Je citerai comme exemples les lignes d'intersection aux archipels des Galapagos et du Cap Vert, et la ligne la mieux definie des iles Canaries. Si ces faits ne sont pas purement fortuits, nous voyons qu'un grand nombre d'iles volcaniques eparpillees et de petits groupes sont mis en rapport avec les continents voisins, non seulement par leur proximite, mais encore par la direction des fentes d'eruption, relation que Von Buch considere comme caracteristique pour ses grandes chaines volcaniques.

Dans les archipels volcaniques il est rare que les crateres soient en activite a la fois dans plus d'une ile, et les grandes eruptions ne se produisent d'habitude qu'a de longs intervalles. En considerant le grand nombre de crateres que chaque ile d'un groupe porte habituellement et la quantite enorme de matieres qu'ils ont emises, on est porte a attribuer une tres grande anciennete a ces groupes, meme a ceux dont l'origine parait relativement recente, comme l'archipel des Galapagos. Cette conclusion concorde avec l'erosion prodigieuse que l'action lente de la mer doit avoir fait subir a leurs cotes, primitivement inclinees en pente douce et qui ont du, si souvent, reculer en se transformant en hautes falaises. Nous ne devons pas croire, cependant, que la masse entiere des matieres qui forment une ile volcanique ait ete toujours emise au niveau qu'elle occupe actuellement; le grand nombre de dikes qui semblent invariablement sillonner l'interieur de tout volcan prouve, d'apres les principes exposes par M. Elie de Beaumont, que la masse entiere a ete soulevee et fissuree. En outre, je crois avoir demontre dans mon travail sur les recifs coralliens, qu'il existe un rapport entre les eruptions volcaniques et les soulevements contemporains s'operant en masse[16] et qui est atteste tant par la presence frequente de debris organiques souleves que par la structure des recifs coralliens etablis sur les roches volcaniques. Je dois faire observer enfin que des eruptions se sont produites dans un meme archipel, depuis le commencement des temps historiques, sur plus d'une des lignes de fissure paralleles; ainsi dans l'archipel des Galapagos on a signale les eruptions d'un cratere de l'ile Narborough et d'un cratere de l'ile Albemarle, qui ne se trouvent pas sur la meme ligne; aux iles Canaries des eruptions se sont produites a Teneriffe et a Lanzarote; et aux Acores sur les trois lignes paralleles de Pico, de Saint-Georges et de Terceira. Ce fait me parait interessant si nous admettons qu'il n'existe d'autre difference essentielle entre une chaine de montagnes et un volcan que celle qui distingue une injection de roches plutoniques d'une ejaculation de matieres volcaniques, car il nous permet d'admettre comme probable que lors du soulevement des chaines de montagnes deux ou plusieurs des lignes paralleles d'une chaine puissent avoir ete soulevees et injectees pendant une meme periode geologique.

Notes:

[1] _Description des iles Canaries_, pp. 190 et 191.

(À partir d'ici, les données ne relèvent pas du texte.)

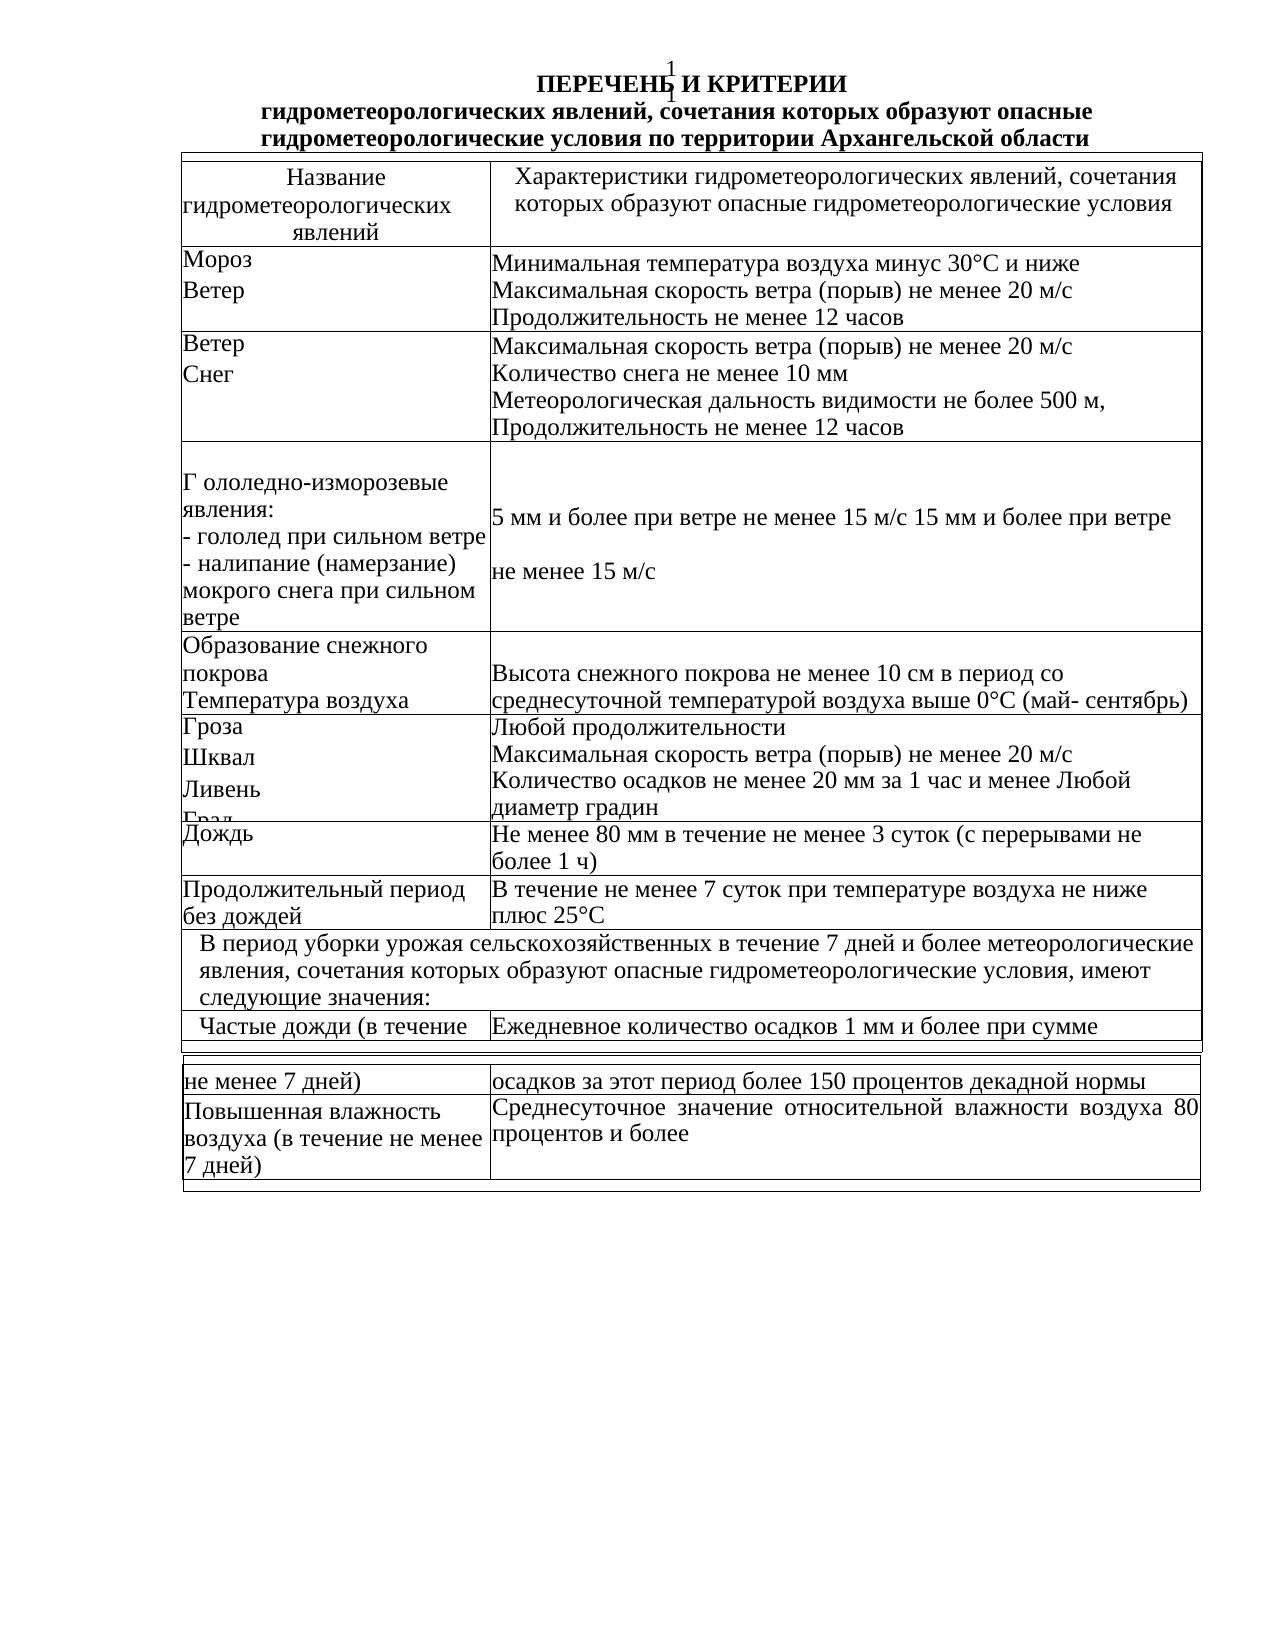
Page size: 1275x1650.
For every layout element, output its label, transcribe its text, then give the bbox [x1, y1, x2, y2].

table_cell Продолжительный период без дождей [182, 876, 490, 929]
table_cell 5 мм и более при ветре не менее 15 м/с 15 мм и более при ветре не менее 15 м/с [491, 442, 1201, 631]
table_header не менее 7 дней) [184, 1065, 490, 1094]
table_header Название гидрометеорологических явлений [182, 162, 490, 246]
table_header Характеристики гидрометеорологических явлений, сочетания которых образуют опасные гидрометеорологические условия [491, 162, 1201, 246]
table_cell Повышенная влажность воздуха (в течение не менее 7 дней) [184, 1095, 490, 1179]
table_cell Дождь [182, 822, 490, 875]
table_cell Не менее 80 мм в течение не менее 3 суток (с перерывами не более 1 ч) [491, 822, 1201, 875]
text гидрометеорологических явлений, сочетания которых образуют опасные гидрометеорологические условия по территории Архангельской области [261, 97, 1098, 152]
text ПЕРЕЧЕНЬ И КРИТЕРИИ [175, 72, 1208, 97]
table_cell Гроза Шквал Ливень Град [182, 715, 490, 821]
table_cell Образование снежного покрова Температура воздуха [182, 632, 490, 713]
table_cell Среднесуточное значение относительной влажности воздуха 80 процентов и более [491, 1095, 1200, 1179]
table_cell Ветер Снег [182, 332, 490, 441]
table_cell Ежедневное количество осадков 1 мм и более при сумме [491, 1011, 1201, 1039]
table_cell Частые дожди (в течение [182, 1011, 490, 1039]
table_cell Максимальная скорость ветра (порыв) не менее 20 м/с Количество снега не менее 10 мм Метеорологическая дальность видимости не более 500 м, Продолжительность не менее 12 часов [491, 332, 1201, 441]
table_cell Любой продолжительности Максимальная скорость ветра (порыв) не менее 20 м/с Количество осадков не менее 20 мм за 1 час и менее Любой диаметр градин [491, 715, 1201, 821]
table_header осадков за этот период более 150 процентов декадной нормы [491, 1065, 1200, 1094]
table_cell Минимальная температура воздуха минус 30°С и ниже Максимальная скорость ветра (порыв) не менее 20 м/с Продолжительность не менее 12 часов [491, 247, 1201, 331]
table_cell В период уборки урожая сельскохозяйственных в течение 7 дней и более метеорологические явления, сочетания которых образуют опасные гидрометеорологические условия, имеют следующие значения: [182, 930, 1201, 1010]
table_cell Г ололедно-изморозевые явления: гололед при сильном ветре налипание (намерзание) мокрого снега при сильном ветре [182, 442, 490, 631]
table_cell В течение не менее 7 суток при температуре воздуха не ниже плюс 25°С [491, 876, 1201, 929]
table_cell Мороз Ветер [182, 247, 490, 331]
table_cell Высота снежного покрова не менее 10 см в период со среднесуточной температурой воздуха выше 0°С (май- сентябрь) [491, 632, 1201, 713]
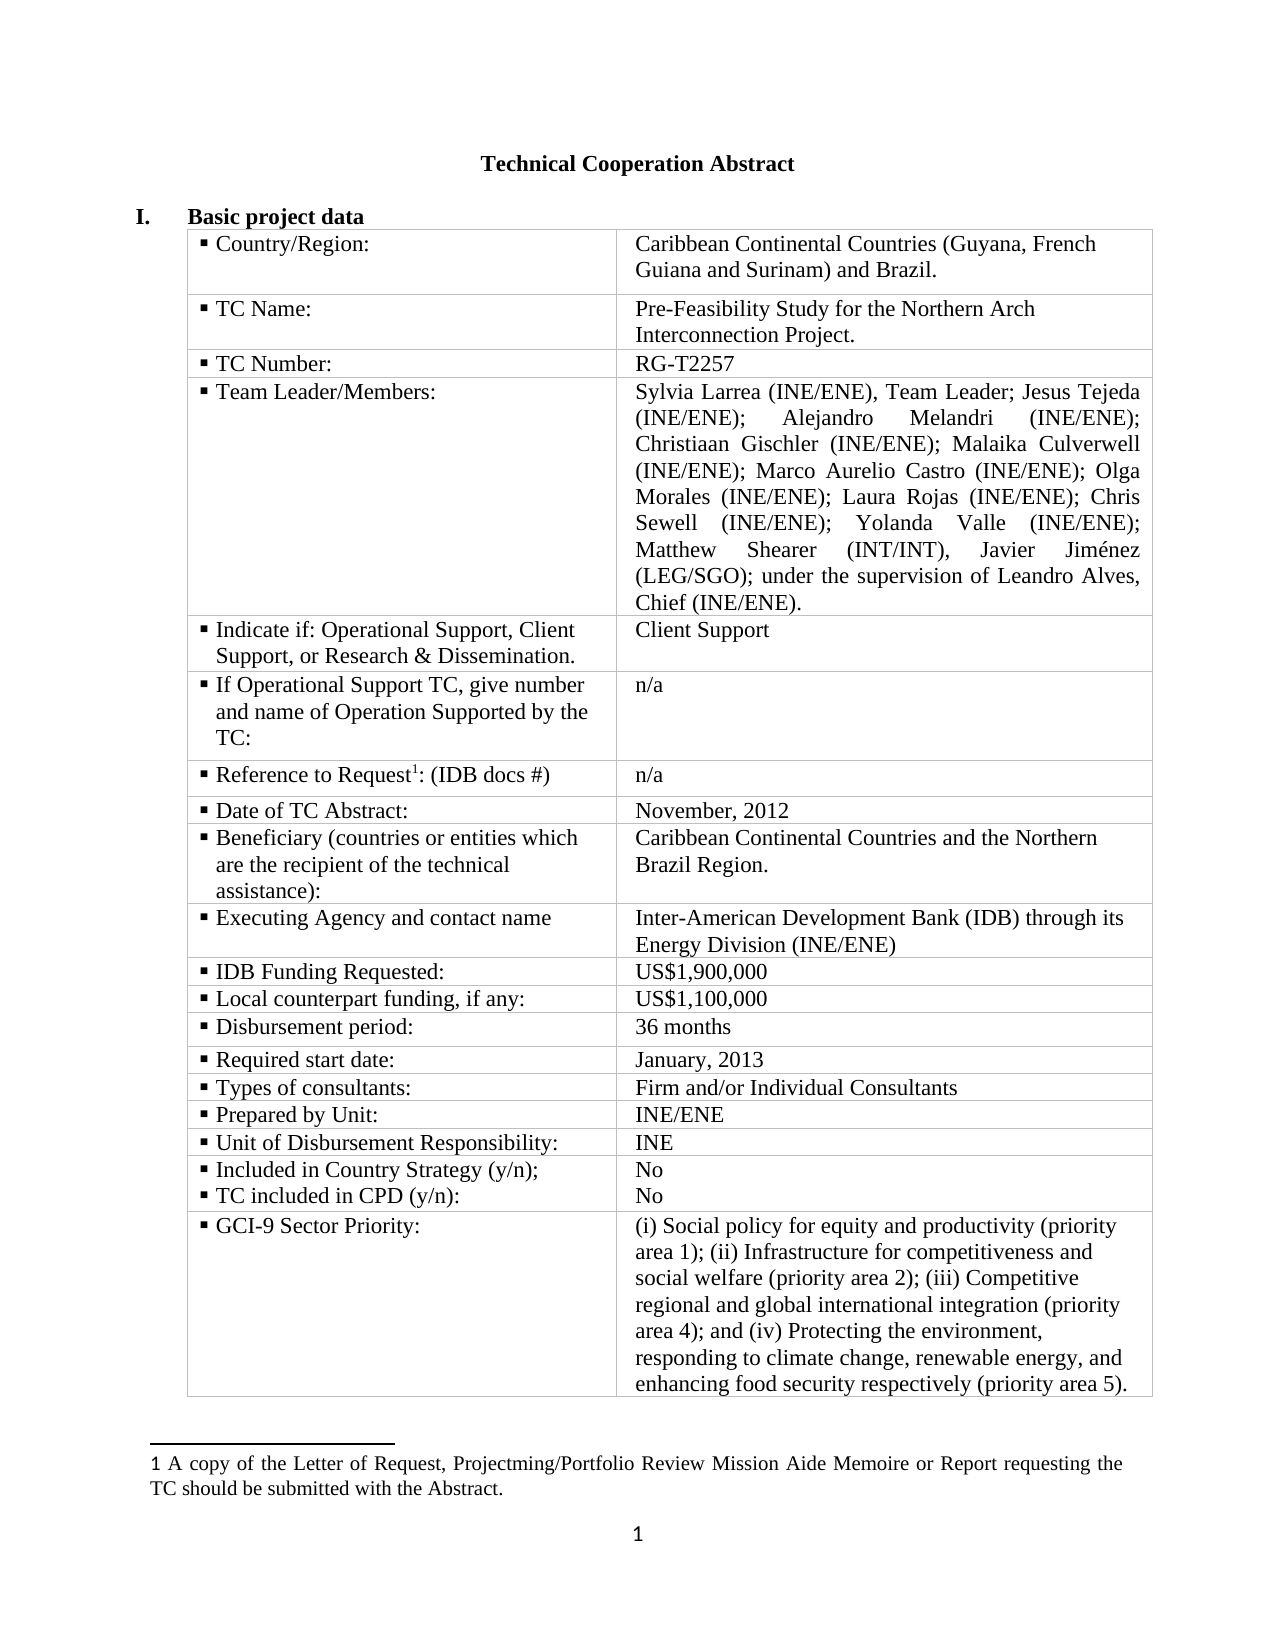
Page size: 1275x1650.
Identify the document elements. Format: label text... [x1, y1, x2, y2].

[2] On a trouve que dans une masse de fer en fusion (_Edinburgh New Philosophical Journal_, vol. XXIV, p. 66) les substances dont l'affinite pour l'oxygene est plus grande que celle du fer pour ce meme gaz s'elevent de l'interieur de la masse vers la surface. Mais il est difficile d'attribuer une cause analogue a la separation des cristaux de ces coulees de lave. Le refroidissement parait avoir modifie dans certains cas la composition de la surface des laves, car Dufrenoy (_Mem. pour servir_, etc., t. IV, p. 271) a constate que les parties internes d'une coulee situee aux environs de Naples etaient formees pour les deux tiers par un mineral attaquable aux acides, tandis que la surface etait composee principalement d'un mineral inattaquable par ces reactifs.

[3] J'ai donne les poids specifiques des mineraux d'apres Von Kobell, une des autorites les plus recentes et les meilleures, et celui des roches d'apres divers auteurs. Suivant Phillips, le poids specifique de l'obsidienne est 2.35, et Jameson affirme qu'il ne depasse jamais 2.4; mais j'ai reconnu qu'il etait de 2.42 pour un specimen de l'Ascension.